Mitochondria are cellular powerhouses, producing most of the energy cells use to function. With aging, mitochondrial function declines. Previous studies in mice have shown a connection between mitochondrial dysfunction and higher amounts of brain amyloid plaques, a hallmark of Alzheimer’s. In this study, NIA scientists examined whether mitochondrial dysfunction in muscle is linked to future risk of MCI or dementia. They also investigated the association between mitochondrial function and pathological brain changes associated with Alzheimer’s.
The researchers analyzed data collected over several years from participants enrolled in the Baltimore Longitudinal Study of Aging (BLSA). This data includes measures of cognitive function, as well as markers of Alzheimer’s in blood samples and PET brain scans. Notably, the BLSA study also measures mitochondrial function in thigh muscle using an MRI body scan taken before, during, and after exercise. The researchers identified 469 participants with normal cognition at the time of mitochondrial function testing. After this initial assessment, they analyzed changes in cognition and blood and brain biomarkers for Alzheimer’s.

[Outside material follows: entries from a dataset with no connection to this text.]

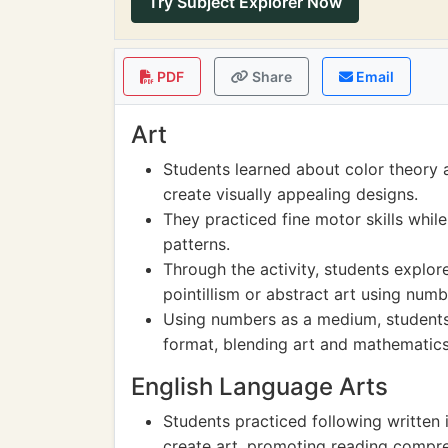
Try Subject Explorer Now
PDF
Share
Email
Art
Students learned about color theory 
create visually appealing designs.
They practiced fine motor skills while
patterns.
Through the activity, students explore
pointillism or abstract art using numb
Using numbers as a medium, students 
format, blending art and mathematics
English Language Arts
Students practiced following written 
create art, promoting reading compre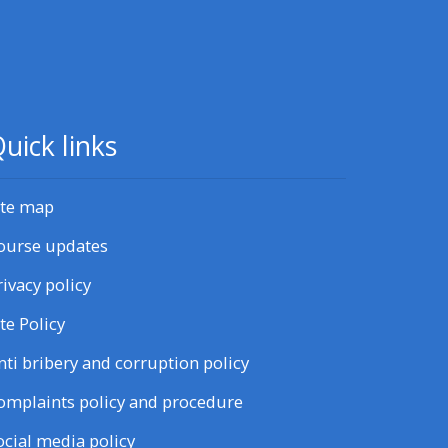
uick links
ite map
ourse updates
rivacy policy
ite Policy
nti bribery and corruption policy
omplaints policy and procedure
ocial media policy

Based on cognition test results collected over approximately five years, the researchers found lower mitochondrial function in muscle was associated with an increased risk of developing MCI or dementia. In comparison, participants with higher muscle mitochondrial function were less likely to develop cognitive impairment. These associations remained even after scientists adjusted for the participants’ fitness level and genetic risk for Alzheimer’s.
When the researchers analyzed PET scans and blood samples for proteins associated with Alzheimer’s, they found higher muscle mitochondrial function was related to lower levels of brain amyloid deposits and blood proteins associated with neuroinflammation. The amount of tau tangles in the brain, however, was not significantly associated with muscle mitochondrial function.
Overall, the study’s findings suggest mitochondrial dysfunction in muscle is related to future risk of MCI or dementia and the development of biomarkers for Alzheimer’s. Future studies will focus on the cellular pathways involved, as well as examine whether mitochondrial function in muscle reflects mitochondrial function in the brain. As scientists continue to explore the connections between lifestyle and dementia risk, these results indicate that strategies to improve mitochondrial function in muscle may be beneficial for brain health.
This research was supported by the NIA Intramural Research Program.
These activities relate to NIH’s AD+ADRD Research Implementation Milestone 2.B, “Establish new research programs that employ data-driven, systems-based approaches to understand the interaction between peripheral systems (in particular: immune, metabolic, microbiome) and the brain and the impact of this interaction on brain aging and neurodegeneration.”
Tian Q, et al. Skeletal muscle mitochondrial function predicts cognitive impairment and is associated with biomarkers of Alzheimer’s disease and neurodegeneration. Alzheimer’s & Dementia. 2023;19(10):4436-4445. doi:10.1002/alz.13388.